Так продолжалось до середины августа, и я уже начал было привыкать к будням тыловой жизни, как в течение недели произошли события, перевернувшие все вверх дном.
В один прекрасный день Виктор, напустив на себя крайне таинственный вид, повел меня в штаб батальона, где Ряшенцев, улыбаясь, вручил мне маленький листок. Это была выписка из приказа о награждении гвардии рядового Полунина медалью «За отвагу». Я прочитал, на мгновение совершенно обалдел и вместо уставного: «Служу Советскому Союзу!» под общий смех присутствующих бросился комбату на шею. Потом, это я помню абсолютно точно, ударился вприсядку, что-то вопил – одним словом, чуть не помешался от счастья. Неожиданно мне в голову пришла ужасная мысль, и прерывающимся от страха голосом я спросил, не розыгрыш ли это, поскольку никаких подвигов за собой я не припомню. Но развеселившийся Ряшенцев заверил, что все в полном порядке и что медаль, которую мне на днях вручат, сделана из такого же серебра, как те две, что звякают на груди у хохочущего Виктора Чайкина.

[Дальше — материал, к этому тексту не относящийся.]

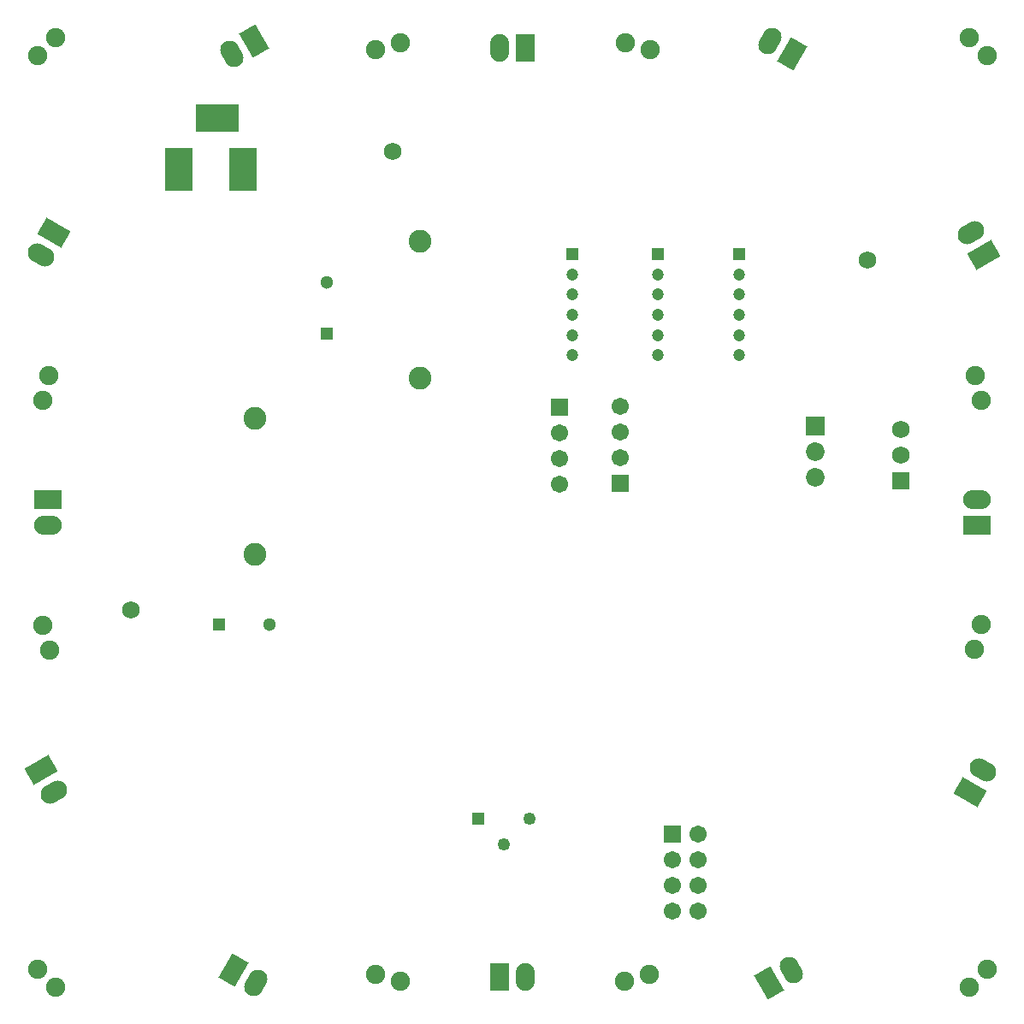
<source format=gbr>
G04*
G04 #@! TF.GenerationSoftware,Altium Limited,Altium Designer,25.5.2 (35)*
G04*
G04 Layer_Color=16711935*
%FSLAX25Y25*%
%MOIN*%
G70*
G04*
G04 #@! TF.SameCoordinates,5858FFA7-226C-4CE8-8668-B70CF27CC624*
G04*
G04*
G04 #@! TF.FilePolarity,Negative*
G04*
G01*
G75*
%ADD51C,0.06706*%
%ADD52R,0.06706X0.06706*%
%ADD53C,0.04724*%
%ADD54C,0.07284*%
%ADD55C,0.04921*%
%ADD56R,0.05118X0.05118*%
%ADD57R,0.10800X0.16800*%
%ADD58C,0.08871*%
%ADD59R,0.05118X0.05118*%
G04:AMPARAMS|DCode=60|XSize=73mil|YSize=108mil|CornerRadius=0mil|HoleSize=0mil|Usage=FLASHONLY|Rotation=120.000|XOffset=0mil|YOffset=0mil|HoleType=Round|Shape=Round|*
%AMOVALD60*
21,1,0.03500,0.07300,0.00000,0.00000,210.0*
1,1,0.07300,0.01516,0.00875*
1,1,0.07300,-0.01516,-0.00875*
%
%ADD60OVALD60*%

%ADD61O,0.10800X0.07300*%
G04:AMPARAMS|DCode=62|XSize=73mil|YSize=108mil|CornerRadius=0mil|HoleSize=0mil|Usage=FLASHONLY|Rotation=150.000|XOffset=0mil|YOffset=0mil|HoleType=Round|Shape=Round|*
%AMOVALD62*
21,1,0.03500,0.07300,0.00000,0.00000,240.0*
1,1,0.07300,0.00875,0.01516*
1,1,0.07300,-0.00875,-0.01516*
%
%ADD62OVALD62*%

G04:AMPARAMS|DCode=63|XSize=73mil|YSize=108mil|CornerRadius=0mil|HoleSize=0mil|Usage=FLASHONLY|Rotation=60.000|XOffset=0mil|YOffset=0mil|HoleType=Round|Shape=Round|*
%AMOVALD63*
21,1,0.03500,0.07300,0.00000,0.00000,150.0*
1,1,0.07300,0.01516,-0.00875*
1,1,0.07300,-0.01516,0.00875*
%
%ADD63OVALD63*%

G04:AMPARAMS|DCode=64|XSize=73mil|YSize=108mil|CornerRadius=0mil|HoleSize=0mil|Usage=FLASHONLY|Rotation=30.000|XOffset=0mil|YOffset=0mil|HoleType=Round|Shape=Round|*
%AMOVALD64*
21,1,0.03500,0.07300,0.00000,0.00000,120.0*
1,1,0.07300,0.00875,-0.01516*
1,1,0.07300,-0.00875,0.01516*
%
%ADD64OVALD64*%

%ADD65O,0.07300X0.10800*%
%ADD66R,0.04921X0.04921*%
%ADD67C,0.05118*%
%ADD68R,0.04724X0.04724*%
%ADD69C,0.06800*%
G04:AMPARAMS|DCode=70|XSize=73mil|YSize=108mil|CornerRadius=0mil|HoleSize=0mil|Usage=FLASHONLY|Rotation=240.000|XOffset=0mil|YOffset=0mil|HoleType=Round|Shape=Rectangle|*
%AMROTATEDRECTD70*
4,1,4,-0.02852,0.05861,0.06502,0.00461,0.02852,-0.05861,-0.06502,-0.00461,-0.02852,0.05861,0.0*
%
%ADD70ROTATEDRECTD70*%

%ADD71C,0.07493*%
%ADD72R,0.07284X0.07284*%
%ADD73C,0.06902*%
%ADD74R,0.07300X0.10800*%
G04:AMPARAMS|DCode=75|XSize=73mil|YSize=108mil|CornerRadius=0mil|HoleSize=0mil|Usage=FLASHONLY|Rotation=120.000|XOffset=0mil|YOffset=0mil|HoleType=Round|Shape=Rectangle|*
%AMROTATEDRECTD75*
4,1,4,0.06502,-0.00461,-0.02852,-0.05861,-0.06502,0.00461,0.02852,0.05861,0.06502,-0.00461,0.0*
%
%ADD75ROTATEDRECTD75*%

G04:AMPARAMS|DCode=76|XSize=73mil|YSize=108mil|CornerRadius=0mil|HoleSize=0mil|Usage=FLASHONLY|Rotation=150.000|XOffset=0mil|YOffset=0mil|HoleType=Round|Shape=Rectangle|*
%AMROTATEDRECTD76*
4,1,4,0.05861,0.02852,0.00461,-0.06502,-0.05861,-0.02852,-0.00461,0.06502,0.05861,0.02852,0.0*
%
%ADD76ROTATEDRECTD76*%

%ADD77R,0.10800X0.07300*%
G04:AMPARAMS|DCode=78|XSize=73mil|YSize=108mil|CornerRadius=0mil|HoleSize=0mil|Usage=FLASHONLY|Rotation=30.000|XOffset=0mil|YOffset=0mil|HoleType=Round|Shape=Rectangle|*
%AMROTATEDRECTD78*
4,1,4,-0.00461,-0.06502,-0.05861,0.02852,0.00461,0.06502,0.05861,-0.02852,-0.00461,-0.06502,0.0*
%
%ADD78ROTATEDRECTD78*%

%ADD79R,0.06902X0.06902*%
%ADD80R,0.16800X0.10800*%
D51*
X259291Y51516D02*
D03*
X269291D02*
D03*
X259291Y61516D02*
D03*
X269291Y41516D02*
D03*
Y61516D02*
D03*
X259291Y41516D02*
D03*
X269291Y71516D02*
D03*
X238780Y238110D02*
D03*
Y228110D02*
D03*
Y218110D02*
D03*
X215256Y227854D02*
D03*
Y217854D02*
D03*
Y207854D02*
D03*
D52*
X259291Y71516D02*
D03*
X238780Y208110D02*
D03*
X215256Y237854D02*
D03*
D53*
X285236Y265945D02*
D03*
X253445D02*
D03*
X220177D02*
D03*
X285236Y289567D02*
D03*
X253445D02*
D03*
X220177D02*
D03*
Y258071D02*
D03*
Y281693D02*
D03*
Y273819D02*
D03*
X285236D02*
D03*
X253445Y281693D02*
D03*
Y273819D02*
D03*
X285236Y281693D02*
D03*
Y258071D02*
D03*
X253445D02*
D03*
D54*
X314764Y210630D02*
D03*
Y220630D02*
D03*
D55*
X203602Y77598D02*
D03*
X193602Y67598D02*
D03*
D56*
X124606Y266634D02*
D03*
D57*
X66831Y330512D02*
D03*
X91831D02*
D03*
D58*
X96654Y180433D02*
D03*
X160728Y302343D02*
D03*
Y249232D02*
D03*
X96654Y233543D02*
D03*
D59*
X82382Y153248D02*
D03*
D60*
X375413Y305707D02*
D03*
X18209Y87795D02*
D03*
D61*
X377953Y201850D02*
D03*
X15748Y191850D02*
D03*
D62*
X297244Y380413D02*
D03*
X96752Y13484D02*
D03*
D63*
X380295Y96357D02*
D03*
X13189Y297146D02*
D03*
D64*
X305511Y18484D02*
D03*
X87698Y375413D02*
D03*
D65*
X191850Y377953D02*
D03*
X201850Y15748D02*
D03*
D66*
X183602Y77598D02*
D03*
D67*
X102067Y153248D02*
D03*
X124606Y286319D02*
D03*
D68*
X220177Y297441D02*
D03*
X285236D02*
D03*
X253445D02*
D03*
D69*
X150295Y337598D02*
D03*
X48158Y158967D02*
D03*
X335335Y295177D02*
D03*
D70*
X18189Y305806D02*
D03*
X375295Y87697D02*
D03*
D71*
X374713Y381784D02*
D03*
X381980Y18890D02*
D03*
X377052Y250302D02*
D03*
X379542Y153058D02*
D03*
X240734Y379852D02*
D03*
X143392Y377136D02*
D03*
X11720Y374909D02*
D03*
X250295Y16732D02*
D03*
X153051Y14173D02*
D03*
X16550Y143202D02*
D03*
X18799Y11811D02*
D03*
X13765Y240643D02*
D03*
X374909Y11819D02*
D03*
X376954Y143399D02*
D03*
X379641Y240643D02*
D03*
X143392Y16761D02*
D03*
X240636Y14144D02*
D03*
X11728Y18882D02*
D03*
X381784Y374713D02*
D03*
X250394Y377264D02*
D03*
X153051Y379724D02*
D03*
X18791Y381980D02*
D03*
X16353Y250302D02*
D03*
X13962Y152861D02*
D03*
D72*
X314764Y230630D02*
D03*
D73*
X348189Y229094D02*
D03*
Y219094D02*
D03*
D74*
X201850Y377953D02*
D03*
X191850Y15748D02*
D03*
D75*
X380413Y297047D02*
D03*
X13209Y96456D02*
D03*
D76*
X305904Y375413D02*
D03*
X88092Y18484D02*
D03*
D77*
X377953Y191850D02*
D03*
X15748Y201850D02*
D03*
D78*
X296850Y13484D02*
D03*
X96358Y380413D02*
D03*
D79*
X348189Y209094D02*
D03*
D80*
X81831Y350512D02*
D03*
M02*

</source>
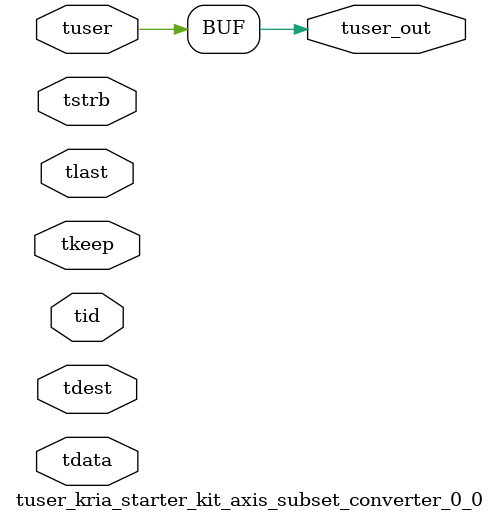
<source format=v>


`timescale 1ps/1ps

module tuser_kria_starter_kit_axis_subset_converter_0_0 #
(
parameter C_S_AXIS_TUSER_WIDTH = 1,
parameter C_S_AXIS_TDATA_WIDTH = 32,
parameter C_S_AXIS_TID_WIDTH   = 0,
parameter C_S_AXIS_TDEST_WIDTH = 0,
parameter C_M_AXIS_TUSER_WIDTH = 1
)
(
input  [(C_S_AXIS_TUSER_WIDTH == 0 ? 1 : C_S_AXIS_TUSER_WIDTH)-1:0     ] tuser,
input  [(C_S_AXIS_TDATA_WIDTH == 0 ? 1 : C_S_AXIS_TDATA_WIDTH)-1:0     ] tdata,
input  [(C_S_AXIS_TID_WIDTH   == 0 ? 1 : C_S_AXIS_TID_WIDTH)-1:0       ] tid,
input  [(C_S_AXIS_TDEST_WIDTH == 0 ? 1 : C_S_AXIS_TDEST_WIDTH)-1:0     ] tdest,
input  [(C_S_AXIS_TDATA_WIDTH/8)-1:0 ] tkeep,
input  [(C_S_AXIS_TDATA_WIDTH/8)-1:0 ] tstrb,
input                                                                    tlast,
output [C_M_AXIS_TUSER_WIDTH-1:0] tuser_out
);

assign tuser_out = {tuser[0:0]};

endmodule


</source>
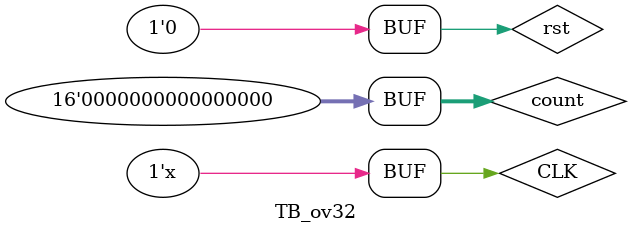
<source format=v>
`timescale 1ns / 1ps


module TB_ov32();
    reg CLK = 0;
    reg rst = 0;
    reg [15:0]count = 0;
    wire [3:0]numOv32;

always #1 CLK = ~CLK;
over32 check(CLK, rst, count, numOv32);

initial begin
    #199
        count = count + 10;
    #100
        count = count + 35;
    #100
        count = count + 35;
    #100
        count = count + 50;
    #100
        count = count + 10;
    #100
        count = count + 0;
    #100
        count = count + 10;
    #100
        count = count + 50;
    #100
        count = count + 150;
    //from now on shouldn't update
    #100
        count = count + 100;
    #100
        count = count + 100;
    #100
        rst = 1; 
        //count = count + 35;
    #100
        rst = 0; 
        count = count + 35;
    #100
        count = count + 50; 
    
end

endmodule

</source>
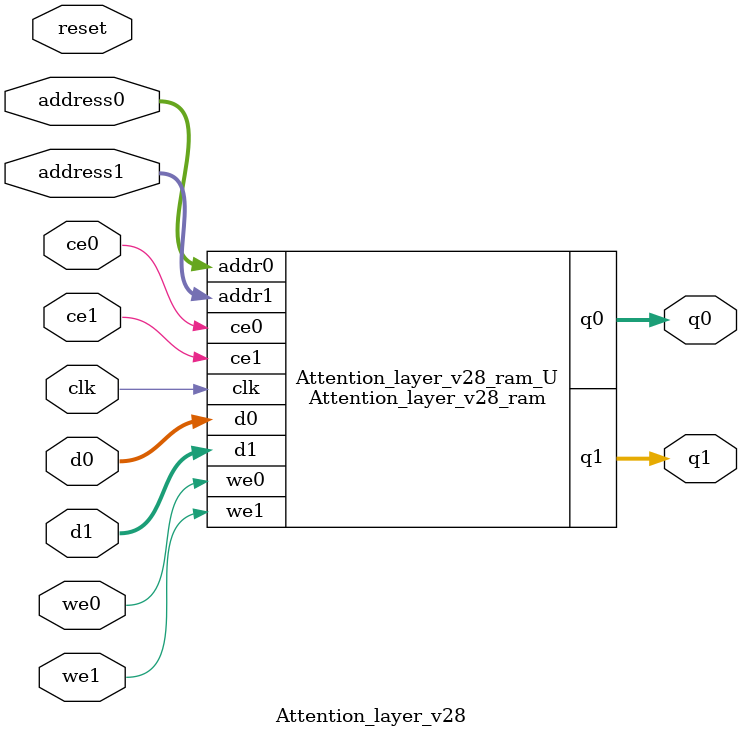
<source format=v>
`timescale 1 ns / 1 ps
module Attention_layer_v28_ram (addr0, ce0, d0, we0, q0, addr1, ce1, d1, we1, q1,  clk);

parameter DWIDTH = 32;
parameter AWIDTH = 4;
parameter MEM_SIZE = 12;

input[AWIDTH-1:0] addr0;
input ce0;
input[DWIDTH-1:0] d0;
input we0;
output reg[DWIDTH-1:0] q0;
input[AWIDTH-1:0] addr1;
input ce1;
input[DWIDTH-1:0] d1;
input we1;
output reg[DWIDTH-1:0] q1;
input clk;

(* ram_style = "block" *)reg [DWIDTH-1:0] ram[0:MEM_SIZE-1];




always @(posedge clk)  
begin 
    if (ce0) begin
        if (we0) 
            ram[addr0] <= d0; 
        q0 <= ram[addr0];
    end
end


always @(posedge clk)  
begin 
    if (ce1) begin
        if (we1) 
            ram[addr1] <= d1; 
        q1 <= ram[addr1];
    end
end


endmodule

`timescale 1 ns / 1 ps
module Attention_layer_v28(
    reset,
    clk,
    address0,
    ce0,
    we0,
    d0,
    q0,
    address1,
    ce1,
    we1,
    d1,
    q1);

parameter DataWidth = 32'd32;
parameter AddressRange = 32'd12;
parameter AddressWidth = 32'd4;
input reset;
input clk;
input[AddressWidth - 1:0] address0;
input ce0;
input we0;
input[DataWidth - 1:0] d0;
output[DataWidth - 1:0] q0;
input[AddressWidth - 1:0] address1;
input ce1;
input we1;
input[DataWidth - 1:0] d1;
output[DataWidth - 1:0] q1;



Attention_layer_v28_ram Attention_layer_v28_ram_U(
    .clk( clk ),
    .addr0( address0 ),
    .ce0( ce0 ),
    .we0( we0 ),
    .d0( d0 ),
    .q0( q0 ),
    .addr1( address1 ),
    .ce1( ce1 ),
    .we1( we1 ),
    .d1( d1 ),
    .q1( q1 ));

endmodule


</source>
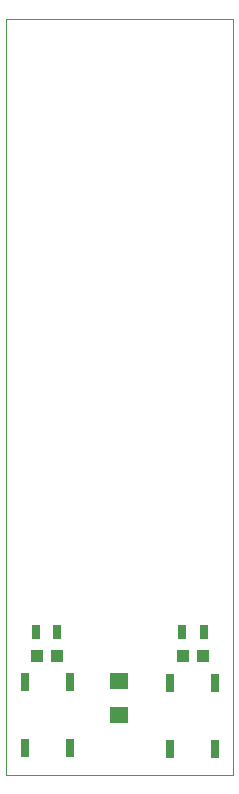
<source format=gtp>
G75*
%MOIN*%
%OFA0B0*%
%FSLAX25Y25*%
%IPPOS*%
%LPD*%
%AMOC8*
5,1,8,0,0,1.08239X$1,22.5*
%
%ADD10C,0.00000*%
%ADD11R,0.06299X0.05512*%
%ADD12R,0.04331X0.03937*%
%ADD13R,0.03150X0.04724*%
%ADD14R,0.03000X0.06000*%
D10*
X0007386Y0001800D02*
X0007386Y0253769D01*
X0083173Y0253769D01*
X0083173Y0001800D01*
X0007386Y0001800D01*
D11*
X0045221Y0021997D03*
X0045221Y0033020D03*
D12*
X0024512Y0041524D03*
X0017819Y0041524D03*
X0066480Y0041524D03*
X0073173Y0041524D03*
D13*
X0073370Y0049477D03*
X0066284Y0049477D03*
X0024630Y0049398D03*
X0017543Y0049398D03*
D14*
X0013902Y0032800D03*
X0013902Y0010800D03*
X0028902Y0010800D03*
X0028902Y0032800D03*
X0062051Y0032446D03*
X0062051Y0010446D03*
X0077051Y0010446D03*
X0077051Y0032446D03*
M02*

</source>
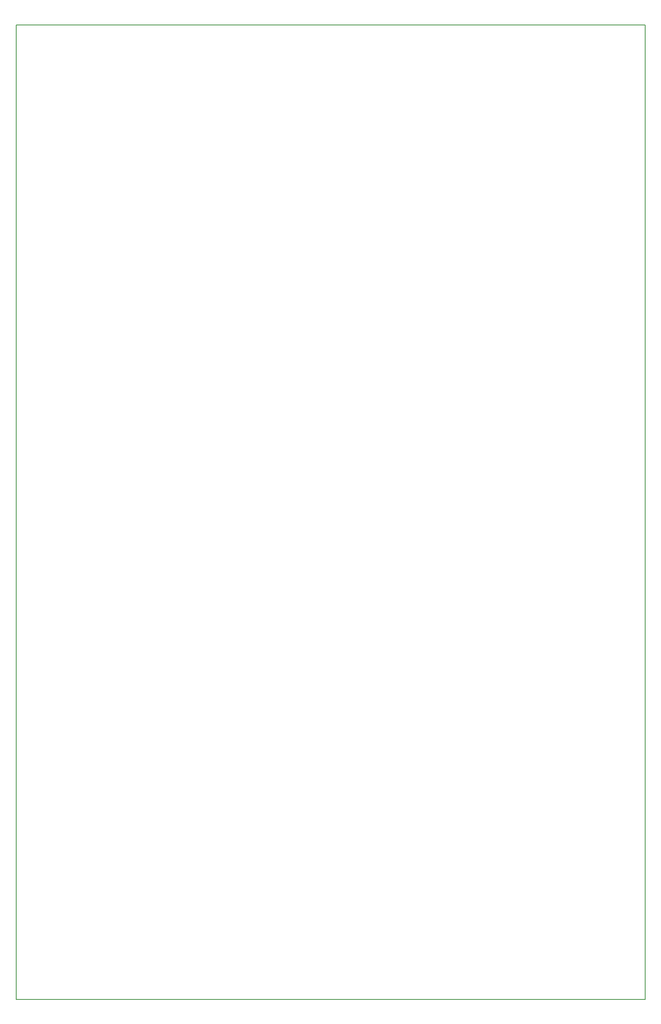
<source format=gbr>
G04 #@! TF.GenerationSoftware,KiCad,Pcbnew,(5.1.4)-1*
G04 #@! TF.CreationDate,2020-10-24T17:15:51+02:00*
G04 #@! TF.ProjectId,ts2,7473322e-6b69-4636-9164-5f7063625858,2.1*
G04 #@! TF.SameCoordinates,Original*
G04 #@! TF.FileFunction,Profile,NP*
%FSLAX46Y46*%
G04 Gerber Fmt 4.6, Leading zero omitted, Abs format (unit mm)*
G04 Created by KiCad (PCBNEW (5.1.4)-1) date 2020-10-24 17:15:51*
%MOMM*%
%LPD*%
G04 APERTURE LIST*
%ADD10C,0.150000*%
G04 APERTURE END LIST*
D10*
X157480000Y-223520000D02*
X157480000Y-15240000D01*
X22860000Y-223520000D02*
X22860000Y-15240000D01*
X22860000Y-223520000D02*
X157480000Y-223520000D01*
X149860000Y-15240000D02*
X157480000Y-15240000D01*
X22860000Y-15240000D02*
X149860000Y-15240000D01*
M02*

</source>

Едва я успел вернуться к себе и вызубрить наизусть пять-шесть волшебно прекрасных строчек выписки из приказа, как меня окликнули.
– Полунин, на выход!
Я высунул голову из палатки – и протер глаза: передо мной, с вещмешком в одной руке и чемоданом в другой, стоял брат. Этого уже было слишком много для одного человека, и от криков, с которыми я бросился в широко распахнутые братские объятия, могли, наверное, поднять по тревоге полк.
Брат ехал домой – медицинская комиссия его демобилизовала. Слава богу, война закончилась, и солдат с наспех залеченными ранами незачем было держать под ружьем. По дороге он повидался с отцом, благо волею судьбы они оказались в одной армии, и отец велел передать, что тоже собирается ко мне нагрянуть.
Я во все глаза смотрел на брата, радуясь происшедшей в нем перемене. Два года назад, когда я провожал его на фронт, брат был щуплым подростком с почерневшим от бессонницы типичным лицом солдата, которого изводит нарядами вне очереди старшина. Теперь же он был уверенным в себе здоровым малым с широкими плечами, привыкшими к тяжести полевой рации и карабина; он много раз участвовал в боях, брал Минск, Кенигсберг и Берлин, заработал пулю в бедро и орден, ленточка которого уже успела обтрепаться.
До самого отбоя мы сидели, говорили и никак не могли наговориться. Мы долго ахали, когда установили, что восемнадцатого апреля нас разделяли несколько десятков метров: в тот день полк брата пошел через деревню у Шпрее, где погиб Митя Коробов. Если бы я не спал, как сурок, а смотрел на проходящую колонну, мы могли бы встретиться еще четыре месяца назад!
За ночь брату нужно было добраться до Минска, где знакомый военный комендант обещал посадить его на московский поезд, и мы расстались – как оказалось, ненадолго.